This is pretty much Simon's basic method. Initialize once and then train and apply features.
Initialize:
initialize CurrentEstimate[user,movie] to MovieAverage[movie] + UserOffset[user] (see Simon's page)
Train a Feature:
initialize UserVector[user] to small random numbers
initialize MovieVector[movie] to small random numbers
repeatedly:
for each user:
for each training movie (for this user):
uv = UserVector[user]
mv = MovieVector[movie]
err = ActualRating[user,movie] - CurrentEstimate[user,movie] - uv * mv
UserVector[user] += learningRate * err * mv
MovieVector[movie] += learningRate * err * uv
Apply a Feature:
for each user:
uv = UserVector[user]
for each training and testing movie (for this user):
mv = MovieVector[movie]
CurrentEstimate[user,movie] += uv * mv
2. Eliminate UserVector
If we want to be able to provide estimates to new users without first training the features with that new user, it would be handy to get rid of the UserVector. Given the current error and the MovieVector, the user's value is just the dot product of the error and MovieVector divided by the dot product of the MovieVector with itself (using only movies the user has rated).
Train a Feature:
initialize MovieVector[movie] to small random numbers
repeatedly:
for each user:
errMv = 0
MvMv = 0
for each training movie (for this user):
mv = MovieVector[movie]
err = ActualRating[user,movie] - CurrentEstimate[user,movie]
errMv += err * mv
MvMv += mv * mv
uv = errMv / MvMv
for each training movie (for this user):
mv = MovieVector[movie]
err = ActualRating[user,movie] - CurrentEstimate[user,movie] - uv * mv
MovieVector[movie] += learningRate * err * uv
Apply a Feature:
for each user:
for each training movie (for this user):
mv = MovieVector[movie]
err = ActualRating[user,movie] - CurrentEstimate[user,movie]
errMv += err * mv
MvMv += mv * mv
uv = errMv / MvMv
for each training and testing movie (for this user):
mv = MovieVector[movie]
CurrentEstimate[user,movie] += uv * mv
This gets a probe RMSE of .9636. Not great.

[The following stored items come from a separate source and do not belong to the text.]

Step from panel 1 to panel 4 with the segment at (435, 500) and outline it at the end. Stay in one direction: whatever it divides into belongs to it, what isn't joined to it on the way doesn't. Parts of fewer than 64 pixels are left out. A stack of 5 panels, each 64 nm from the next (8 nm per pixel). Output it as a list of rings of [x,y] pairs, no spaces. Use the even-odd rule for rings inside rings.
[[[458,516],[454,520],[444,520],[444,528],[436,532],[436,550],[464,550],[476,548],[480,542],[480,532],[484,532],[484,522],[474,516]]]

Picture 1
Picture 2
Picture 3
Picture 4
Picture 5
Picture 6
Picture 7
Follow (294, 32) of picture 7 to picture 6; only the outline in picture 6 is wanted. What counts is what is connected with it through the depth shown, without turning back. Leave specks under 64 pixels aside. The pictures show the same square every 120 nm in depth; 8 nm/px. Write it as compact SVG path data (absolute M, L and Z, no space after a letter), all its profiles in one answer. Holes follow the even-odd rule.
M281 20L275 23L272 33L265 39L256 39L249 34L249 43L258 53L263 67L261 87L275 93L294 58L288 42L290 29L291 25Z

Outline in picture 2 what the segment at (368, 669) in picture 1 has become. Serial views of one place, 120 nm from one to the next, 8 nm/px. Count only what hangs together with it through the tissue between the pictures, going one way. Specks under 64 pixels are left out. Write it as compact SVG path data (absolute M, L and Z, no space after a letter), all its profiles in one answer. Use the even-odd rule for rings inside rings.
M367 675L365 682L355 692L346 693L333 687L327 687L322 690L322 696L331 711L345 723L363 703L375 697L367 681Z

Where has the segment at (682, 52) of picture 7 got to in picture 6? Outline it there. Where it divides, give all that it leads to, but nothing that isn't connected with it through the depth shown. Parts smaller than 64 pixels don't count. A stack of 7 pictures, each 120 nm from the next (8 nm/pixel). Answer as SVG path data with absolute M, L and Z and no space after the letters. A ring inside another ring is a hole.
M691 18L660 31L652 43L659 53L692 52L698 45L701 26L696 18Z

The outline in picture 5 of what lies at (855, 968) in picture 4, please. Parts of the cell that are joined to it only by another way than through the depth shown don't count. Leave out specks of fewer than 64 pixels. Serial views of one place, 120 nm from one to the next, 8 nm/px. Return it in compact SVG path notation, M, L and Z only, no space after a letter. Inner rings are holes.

I start each feature with learningRate = .1 and multiply by .95 after each epoch and continue for 150 epochs. This takes me just under 4 minutes per feature.
3. Discount
Multiplying each feature by a small constant improves the score by quite a bit (unfortunately the number of features required increases even faster).
Apply a Feature:
for each user:
for each training movie (for this user):
mv = MovieVector[movie]
err = ActualRating[user,movie] - CurrentEstimate[user,movie]
errMv += err * mv
MvMv += mv * mv
uv = errMv / MvMv
for each training and testing movie (for this user):
mv = MovieVector[movie]
CurrentEstimate[user,movie] += uv * mv * (1 - discount)
Probe RMSE under .9250. Now, we are making progress.
4. Per User Discount
Somewhat better results can be obtained by applying a bigger discount to users with small numbers of rated movies. Might MvMv be a better choice? It would seem like if you haven't rated any movies that are significantly involved with the feature, maybe that is worth a larger discount.
Apply a Feature:
for each user:
for each training movie (for this user):
mv = MovieVector[movie]
err = ActualRating[user,movie] - CurrentEstimate[user,movie]
errMv += err * mv
MvMv += mv * mv
uv = errMv / MvMv
disc = (SOME_CONST + discount * TrainingMovieCount[user]) / (SOME_CONST + TrainingMovieCount[user]);
for each training and testing movie (for this user):
mv = MovieVector[movie]
CurrentEstimate[user,movie] += uv * mv * (1 - disc)
Probe RMSE about .9150. More progress.